▸ Your instructions
In the records below, find the line containing "X19005Y-6396D03*"; restate it and every later line word for word, through the last.

[Records from a dataset]
########################################
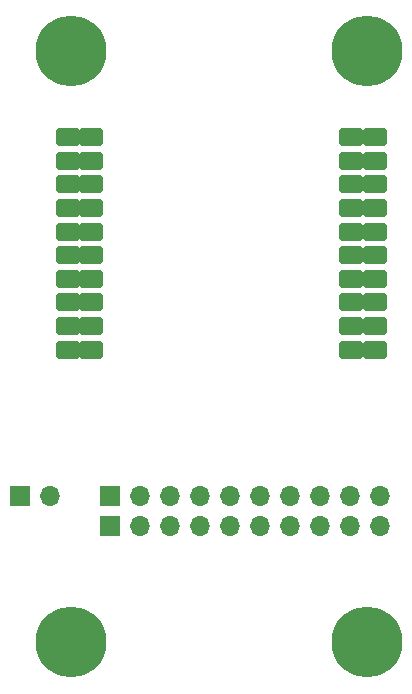
<source format=gbs>
%TF.GenerationSoftware,KiCad,Pcbnew,9.0.0*%
%TF.CreationDate,2025-04-04T06:59:08-07:00*%
%TF.ProjectId,XBee Pro THT Mounting PCB,58426565-2050-4726-9f20-544854204d6f,rev?*%
%TF.SameCoordinates,Original*%
%TF.FileFunction,Soldermask,Bot*%
%TF.FilePolarity,Negative*%
%FSLAX46Y46*%
G04 Gerber Fmt 4.6, Leading zero omitted, Abs format (unit mm)*
G04 Created by KiCad (PCBNEW 9.0.0) date 2025-04-04 06:59:08*
%MOMM*%
%LPD*%
G01*
G04 APERTURE LIST*
G04 Aperture macros list*
%AMRoundRect*
0 Rectangle with rounded corners*
0 $1 Rounding radius*
0 $2 $3 $4 $5 $6 $7 $8 $9 X,Y pos of 4 corners*
0 Add a 4 corners polygon primitive as box body*
4,1,4,$2,$3,$4,$5,$6,$7,$8,$9,$2,$3,0*
0 Add four circle primitives for the rounded corners*
1,1,$1+$1,$2,$3*
1,1,$1+$1,$4,$5*
1,1,$1+$1,$6,$7*
1,1,$1+$1,$8,$9*
0 Add four rect primitives between the rounded corners*
20,1,$1+$1,$2,$3,$4,$5,0*
20,1,$1+$1,$4,$5,$6,$7,0*
20,1,$1+$1,$6,$7,$8,$9,0*
20,1,$1+$1,$8,$9,$2,$3,0*%
G04 Aperture macros list end*
%ADD10C,6.000000*%
%ADD11R,1.700000X1.700000*%
%ADD12O,1.700000X1.700000*%
%ADD13RoundRect,0.225000X-0.775000X-0.525000X0.775000X-0.525000X0.775000X0.525000X-0.775000X0.525000X0*%
G04 APERTURE END LIST*
D10*
%TO.C,REF\u002A\u002A*%
X106600000Y-61800000D03*
%TD*%
%TO.C,REF\u002A\u002A*%
X131600000Y-61800000D03*
%TD*%
D11*
%TO.C,J3*%
X102240000Y-99400000D03*
D12*
X104780000Y-99400000D03*
%TD*%
D10*
%TO.C,REF\u002A\u002A*%
X106600000Y-111800000D03*
%TD*%
D11*
%TO.C,J2*%
X109860000Y-101940000D03*
D12*
X112400000Y-101940000D03*
X114940000Y-101940000D03*
X117480000Y-101940000D03*
X120020000Y-101940000D03*
X122560000Y-101940000D03*
X125100000Y-101940000D03*
X127640000Y-101940000D03*
X130180000Y-101940000D03*
X132720000Y-101940000D03*
%TD*%
D11*
%TO.C,J1*%
X109860000Y-99400000D03*
D12*
X112400000Y-99400000D03*
X114940000Y-99400000D03*
X117480000Y-99400000D03*
X120020000Y-99400000D03*
X122560000Y-99400000D03*
X125100000Y-99400000D03*
X127640000Y-99400000D03*
X130180000Y-99400000D03*
X132720000Y-99400000D03*
%TD*%
D10*
%TO.C,REF\u002A\u002A*%
X131600000Y-111800000D03*
%TD*%
D13*
%TO.C,XBee1*%
X106277500Y-69045000D03*
X108277500Y-69045000D03*
X106277500Y-71045000D03*
X108277500Y-71045000D03*
X106277500Y-73045000D03*
X108277500Y-73045000D03*
X106277500Y-75045000D03*
X108277500Y-75045000D03*
X106277500Y-77045000D03*
X108277500Y-77045000D03*
X106277500Y-79045000D03*
X108277500Y-79045000D03*
X106277500Y-81045000D03*
X108277500Y-81045000D03*
X106277500Y-83045000D03*
X108277500Y-83045000D03*
X106277500Y-85045000D03*
X108277500Y-85045000D03*
X106277500Y-87045000D03*
X108277500Y-87045000D03*
X130277500Y-87045000D03*
X132277500Y-87045000D03*
X130277500Y-85045000D03*
X132277500Y-85045000D03*
X130277500Y-83045000D03*
X132277500Y-83045000D03*
X130277500Y-81045000D03*
X132277500Y-81045000D03*
X130277500Y-79045000D03*
X132277500Y-79045000D03*
X130277500Y-77045000D03*
X132277500Y-77045000D03*
X130277500Y-75045000D03*
X132277500Y-75045000D03*
X130277500Y-73045000D03*
X132277500Y-73045000D03*
X130277500Y-71045000D03*
X132277500Y-71045000D03*
X130277500Y-69045000D03*
X132277500Y-69045000D03*
%TD*%
M02*

</source>
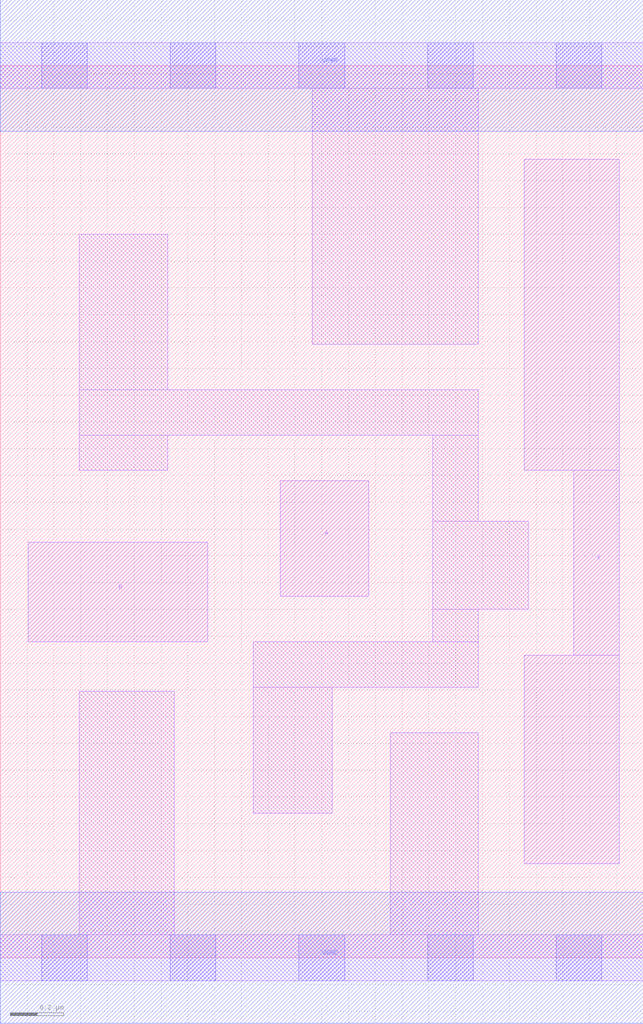
<source format=lef>
# Copyright 2020 The SkyWater PDK Authors
#
# Licensed under the Apache License, Version 2.0 (the "License");
# you may not use this file except in compliance with the License.
# You may obtain a copy of the License at
#
#     https://www.apache.org/licenses/LICENSE-2.0
#
# Unless required by applicable law or agreed to in writing, software
# distributed under the License is distributed on an "AS IS" BASIS,
# WITHOUT WARRANTIES OR CONDITIONS OF ANY KIND, either express or implied.
# See the License for the specific language governing permissions and
# limitations under the License.
#
# SPDX-License-Identifier: Apache-2.0

VERSION 5.7 ;
  NAMESCASESENSITIVE ON ;
  NOWIREEXTENSIONATPIN ON ;
  DIVIDERCHAR "/" ;
  BUSBITCHARS "[]" ;
UNITS
  DATABASE MICRONS 200 ;
END UNITS
MACRO sky130_fd_sc_ms__or2_1
  CLASS CORE ;
  SOURCE USER ;
  FOREIGN sky130_fd_sc_ms__or2_1 ;
  ORIGIN  0.000000  0.000000 ;
  SIZE  2.400000 BY  3.330000 ;
  SYMMETRY X Y ;
  SITE unit ;
  PIN A
    ANTENNAGATEAREA  0.233700 ;
    DIRECTION INPUT ;
    USE SIGNAL ;
    PORT
      LAYER li1 ;
        RECT 1.045000 1.350000 1.375000 1.780000 ;
    END
  END A
  PIN B
    ANTENNAGATEAREA  0.233700 ;
    DIRECTION INPUT ;
    USE SIGNAL ;
    PORT
      LAYER li1 ;
        RECT 0.105000 1.180000 0.775000 1.550000 ;
    END
  END B
  PIN X
    ANTENNADIFFAREA  0.524500 ;
    DIRECTION OUTPUT ;
    USE SIGNAL ;
    PORT
      LAYER li1 ;
        RECT 1.955000 0.350000 2.310000 1.130000 ;
        RECT 1.955000 1.820000 2.310000 2.980000 ;
        RECT 2.140000 1.130000 2.310000 1.820000 ;
    END
  END X
  PIN VGND
    DIRECTION INOUT ;
    USE GROUND ;
    PORT
      LAYER met1 ;
        RECT 0.000000 -0.245000 2.400000 0.245000 ;
    END
  END VGND
  PIN VPWR
    DIRECTION INOUT ;
    USE POWER ;
    PORT
      LAYER met1 ;
        RECT 0.000000 3.085000 2.400000 3.575000 ;
    END
  END VPWR
  OBS
    LAYER li1 ;
      RECT 0.000000 -0.085000 2.400000 0.085000 ;
      RECT 0.000000  3.245000 2.400000 3.415000 ;
      RECT 0.295000  0.085000 0.650000 0.995000 ;
      RECT 0.295000  1.820000 0.625000 1.950000 ;
      RECT 0.295000  1.950000 1.785000 2.120000 ;
      RECT 0.295000  2.120000 0.625000 2.700000 ;
      RECT 0.945000  0.540000 1.240000 1.010000 ;
      RECT 0.945000  1.010000 1.785000 1.180000 ;
      RECT 1.165000  2.290000 1.785000 3.245000 ;
      RECT 1.455000  0.085000 1.785000 0.840000 ;
      RECT 1.615000  1.180000 1.785000 1.300000 ;
      RECT 1.615000  1.300000 1.970000 1.630000 ;
      RECT 1.615000  1.630000 1.785000 1.950000 ;
    LAYER mcon ;
      RECT 0.155000 -0.085000 0.325000 0.085000 ;
      RECT 0.155000  3.245000 0.325000 3.415000 ;
      RECT 0.635000 -0.085000 0.805000 0.085000 ;
      RECT 0.635000  3.245000 0.805000 3.415000 ;
      RECT 1.115000 -0.085000 1.285000 0.085000 ;
      RECT 1.115000  3.245000 1.285000 3.415000 ;
      RECT 1.595000 -0.085000 1.765000 0.085000 ;
      RECT 1.595000  3.245000 1.765000 3.415000 ;
      RECT 2.075000 -0.085000 2.245000 0.085000 ;
      RECT 2.075000  3.245000 2.245000 3.415000 ;
  END
END sky130_fd_sc_ms__or2_1
END LIBRARY

</source>
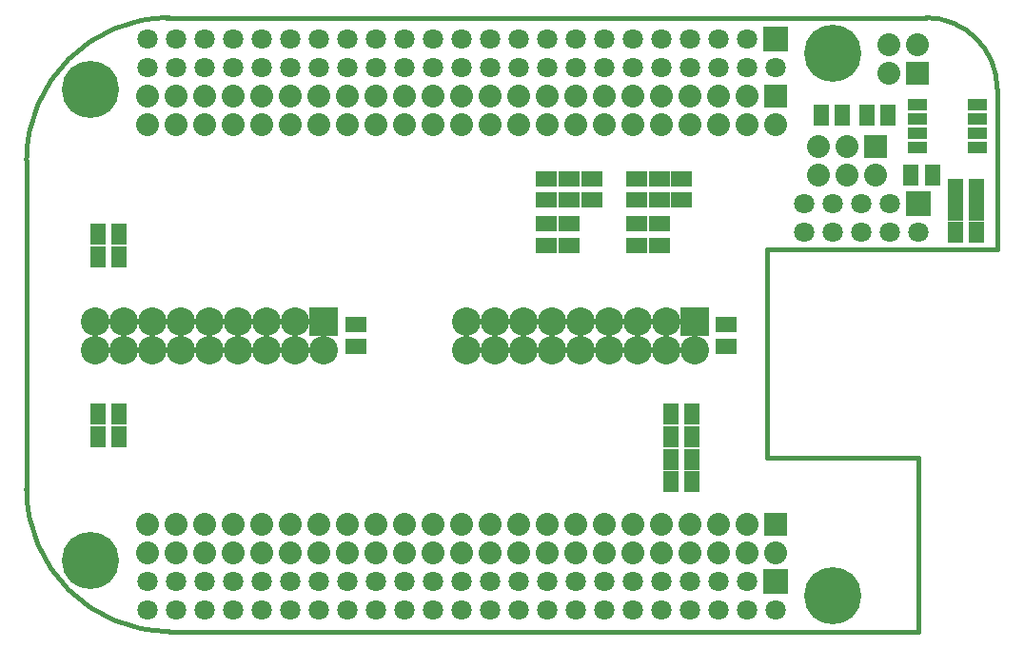
<source format=gts>
G04 (created by PCBNEW (25-Oct-2014 BZR 4029)-stable) date Wed 18 Mar 2015 08:41:43 PM EET*
%MOIN*%
G04 Gerber Fmt 3.4, Leading zero omitted, Abs format*
%FSLAX34Y34*%
G01*
G70*
G90*
G04 APERTURE LIST*
%ADD10C,0.00590551*%
%ADD11C,0.015*%
%ADD12R,0.08X0.08*%
%ADD13C,0.08*%
%ADD14R,0.065X0.04*%
%ADD15R,0.055X0.075*%
%ADD16C,0.2*%
%ADD17R,0.085X0.085*%
%ADD18C,0.0712*%
%ADD19R,0.1X0.1*%
%ADD20C,0.1*%
%ADD21R,0.075X0.055*%
G04 APERTURE END LIST*
G54D10*
G54D11*
X29174Y0D02*
X5262Y0D01*
X9200Y-21500D02*
X9250Y-21500D01*
X5066Y-21500D02*
X28651Y-21500D01*
X31250Y-15400D02*
X25950Y-15400D01*
X31250Y-21500D02*
X28500Y-21500D01*
X31250Y-21500D02*
X31250Y-15450D01*
X5250Y0D02*
X4900Y0D01*
X25200Y0D02*
X27250Y0D01*
X27250Y-21500D02*
X25250Y-21500D01*
X5000Y-21500D02*
X5250Y-21500D01*
X27250Y-21500D02*
X28500Y-21500D01*
X27250Y0D02*
X28500Y0D01*
X25950Y-8100D02*
X25950Y-15400D01*
X34000Y-8100D02*
X25950Y-8100D01*
X34000Y-7900D02*
X34000Y-8100D01*
X28400Y0D02*
X31500Y0D01*
X0Y-5000D02*
X0Y-16500D01*
X34000Y-2500D02*
X34000Y-7950D01*
X34000Y-2500D02*
G75*
G03X31500Y0I-2500J0D01*
G74*
G01*
X0Y-16500D02*
G75*
G03X5000Y-21500I5000J0D01*
G74*
G01*
X5000Y0D02*
G75*
G03X0Y-5000I0J-5000D01*
G74*
G01*
G54D12*
X26250Y-2750D03*
G54D13*
X26250Y-3750D03*
X21250Y-2750D03*
X25250Y-3750D03*
X20250Y-2750D03*
X24250Y-3750D03*
X19250Y-2750D03*
X23250Y-3750D03*
X18250Y-2750D03*
X22250Y-3750D03*
X17250Y-2750D03*
X21250Y-3750D03*
X16250Y-2750D03*
X20250Y-3750D03*
X15250Y-2750D03*
X19250Y-3750D03*
X14250Y-2750D03*
X18250Y-3750D03*
X13250Y-2750D03*
X17250Y-3750D03*
X12250Y-2750D03*
X16250Y-3750D03*
X11250Y-2750D03*
X15250Y-3750D03*
X14250Y-3750D03*
X10250Y-2750D03*
X13250Y-3750D03*
X11250Y-3750D03*
X10250Y-3750D03*
X9250Y-3750D03*
X8250Y-3750D03*
X9250Y-2750D03*
X8250Y-2750D03*
X25250Y-2750D03*
X24250Y-2750D03*
X23250Y-2750D03*
X22250Y-2750D03*
X7250Y-2750D03*
X7250Y-3750D03*
X12250Y-3750D03*
X6250Y-2750D03*
X6250Y-3750D03*
X5250Y-2750D03*
X5250Y-3750D03*
X4250Y-2750D03*
X4250Y-3750D03*
G54D12*
X26250Y-17750D03*
G54D13*
X26250Y-18750D03*
X21250Y-17750D03*
X25250Y-18750D03*
X20250Y-17750D03*
X24250Y-18750D03*
X19250Y-17750D03*
X23250Y-18750D03*
X18250Y-17750D03*
X22250Y-18750D03*
X17250Y-17750D03*
X21250Y-18750D03*
X16250Y-17750D03*
X20250Y-18750D03*
X15250Y-17750D03*
X19250Y-18750D03*
X14250Y-17750D03*
X18250Y-18750D03*
X13250Y-17750D03*
X17250Y-18750D03*
X12250Y-17750D03*
X16250Y-18750D03*
X11250Y-17750D03*
X15250Y-18750D03*
X14250Y-18750D03*
X10250Y-17750D03*
X13250Y-18750D03*
X11250Y-18750D03*
X10250Y-18750D03*
X9250Y-18750D03*
X8250Y-18750D03*
X9250Y-17750D03*
X8250Y-17750D03*
X25250Y-17750D03*
X24250Y-17750D03*
X23250Y-17750D03*
X22250Y-17750D03*
X7250Y-17750D03*
X7250Y-18750D03*
X12250Y-18750D03*
X6250Y-17750D03*
X6250Y-18750D03*
X5250Y-17750D03*
X5250Y-18750D03*
X4250Y-17750D03*
X4250Y-18750D03*
G54D12*
X29750Y-4500D03*
G54D13*
X29750Y-5500D03*
X28750Y-4500D03*
X28750Y-5500D03*
X27750Y-4500D03*
X27750Y-5500D03*
G54D14*
X31200Y-4550D03*
X33300Y-4550D03*
X31200Y-4050D03*
X31200Y-3550D03*
X31200Y-3050D03*
X33300Y-4050D03*
X33300Y-3550D03*
X33300Y-3050D03*
G54D15*
X30975Y-5500D03*
X31725Y-5500D03*
X28575Y-3400D03*
X27825Y-3400D03*
X29425Y-3400D03*
X30175Y-3400D03*
X32525Y-6750D03*
X33275Y-6750D03*
X32525Y-7500D03*
X33275Y-7500D03*
X32525Y-6000D03*
X33275Y-6000D03*
G54D12*
X31200Y-1950D03*
G54D13*
X30200Y-1950D03*
X31200Y-950D03*
X30200Y-950D03*
G54D16*
X2250Y-2500D03*
X28250Y-1250D03*
X28250Y-20250D03*
X2250Y-19000D03*
G54D17*
X26250Y-750D03*
G54D18*
X26250Y-1750D03*
X25250Y-750D03*
X25250Y-1750D03*
X24250Y-750D03*
X24250Y-1750D03*
X23250Y-750D03*
X23250Y-1750D03*
X22250Y-750D03*
X22250Y-1750D03*
X21250Y-750D03*
X21250Y-1750D03*
X20250Y-750D03*
X20250Y-1750D03*
X19250Y-750D03*
X19250Y-1750D03*
X18250Y-750D03*
X18250Y-1750D03*
X17250Y-750D03*
X17250Y-1750D03*
X16250Y-750D03*
X16250Y-1750D03*
X15250Y-750D03*
X15250Y-1750D03*
X14250Y-750D03*
X14250Y-1750D03*
X13250Y-750D03*
X13250Y-1750D03*
X12250Y-750D03*
X12250Y-1750D03*
X11250Y-750D03*
X11250Y-1750D03*
X10250Y-750D03*
X10250Y-1750D03*
X9250Y-750D03*
X9250Y-1750D03*
X8250Y-750D03*
X8250Y-1750D03*
X7250Y-750D03*
X7250Y-1750D03*
X6250Y-750D03*
X6250Y-1750D03*
X5250Y-750D03*
X5250Y-1750D03*
X4250Y-750D03*
X4250Y-1750D03*
G54D17*
X26250Y-19750D03*
G54D18*
X26250Y-20750D03*
X25250Y-19750D03*
X25250Y-20750D03*
X24250Y-19750D03*
X24250Y-20750D03*
X23250Y-19750D03*
X23250Y-20750D03*
X22250Y-19750D03*
X22250Y-20750D03*
X21250Y-19750D03*
X21250Y-20750D03*
X20250Y-19750D03*
X20250Y-20750D03*
X19250Y-19750D03*
X19250Y-20750D03*
X18250Y-19750D03*
X18250Y-20750D03*
X17250Y-19750D03*
X17250Y-20750D03*
X16250Y-19750D03*
X16250Y-20750D03*
X15250Y-19750D03*
X15250Y-20750D03*
X14250Y-19750D03*
X14250Y-20750D03*
X13250Y-19750D03*
X13250Y-20750D03*
X12250Y-19750D03*
X12250Y-20750D03*
X11250Y-19750D03*
X11250Y-20750D03*
X10250Y-19750D03*
X10250Y-20750D03*
X9250Y-19750D03*
X9250Y-20750D03*
X8250Y-19750D03*
X8250Y-20750D03*
X7250Y-19750D03*
X7250Y-20750D03*
X6250Y-19750D03*
X6250Y-20750D03*
X5250Y-19750D03*
X5250Y-20750D03*
X4250Y-19750D03*
X4250Y-20750D03*
G54D17*
X31250Y-6500D03*
G54D18*
X31250Y-7500D03*
X30250Y-6500D03*
X30250Y-7500D03*
X29250Y-6500D03*
X29250Y-7500D03*
X28250Y-6500D03*
X28250Y-7500D03*
X27250Y-6500D03*
X27250Y-7500D03*
G54D19*
X10407Y-10639D03*
G54D20*
X10407Y-11639D03*
X9407Y-10639D03*
X9407Y-11639D03*
X8407Y-10639D03*
X8407Y-11639D03*
X7407Y-10639D03*
X7407Y-11639D03*
X6407Y-10639D03*
X6407Y-11639D03*
X5407Y-10639D03*
X5407Y-11639D03*
X4407Y-10639D03*
X4407Y-11639D03*
X3407Y-10639D03*
X3407Y-11639D03*
X2407Y-10639D03*
X2407Y-11639D03*
G54D19*
X23399Y-10639D03*
G54D20*
X23399Y-11639D03*
X22399Y-10639D03*
X22399Y-11639D03*
X21399Y-10639D03*
X21399Y-11639D03*
X20399Y-10639D03*
X20399Y-11639D03*
X19399Y-10639D03*
X19399Y-11639D03*
X18399Y-10639D03*
X18399Y-11639D03*
X17399Y-10639D03*
X17399Y-11639D03*
X16399Y-10639D03*
X16399Y-11639D03*
X15399Y-10639D03*
X15399Y-11639D03*
G54D15*
X2488Y-13895D03*
X3238Y-13895D03*
X2488Y-8383D03*
X3238Y-8383D03*
X22567Y-15470D03*
X23317Y-15470D03*
X22567Y-13895D03*
X23317Y-13895D03*
X3238Y-7596D03*
X2488Y-7596D03*
X2488Y-14683D03*
X3238Y-14683D03*
X23317Y-16257D03*
X22567Y-16257D03*
X22567Y-14683D03*
X23317Y-14683D03*
G54D21*
X22155Y-7221D03*
X22155Y-7971D03*
X22155Y-6396D03*
X22155Y-5646D03*
X19005Y-6396D03*
X19005Y-5646D03*
X19005Y-7221D03*
X19005Y-7971D03*
X21367Y-6396D03*
X21367Y-5646D03*
X21367Y-7221D03*
X21367Y-7971D03*
X18218Y-7221D03*
X18218Y-7971D03*
X18218Y-6396D03*
X18218Y-5646D03*
X11525Y-10764D03*
X11525Y-11514D03*
X24517Y-10764D03*
X24517Y-11514D03*
X19792Y-5646D03*
X19792Y-6396D03*
X22942Y-5646D03*
X22942Y-6396D03*
M02*

</source>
########################################
▸ Solution for this exercise
X19005Y-6396D03*
X19005Y-5646D03*
X19005Y-7221D03*
X19005Y-7971D03*
X21367Y-6396D03*
X21367Y-5646D03*
X21367Y-7221D03*
X21367Y-7971D03*
X18218Y-7221D03*
X18218Y-7971D03*
X18218Y-6396D03*
X18218Y-5646D03*
X11525Y-10764D03*
X11525Y-11514D03*
X24517Y-10764D03*
X24517Y-11514D03*
X19792Y-5646D03*
X19792Y-6396D03*
X22942Y-5646D03*
X22942Y-6396D03*
M02*

</source>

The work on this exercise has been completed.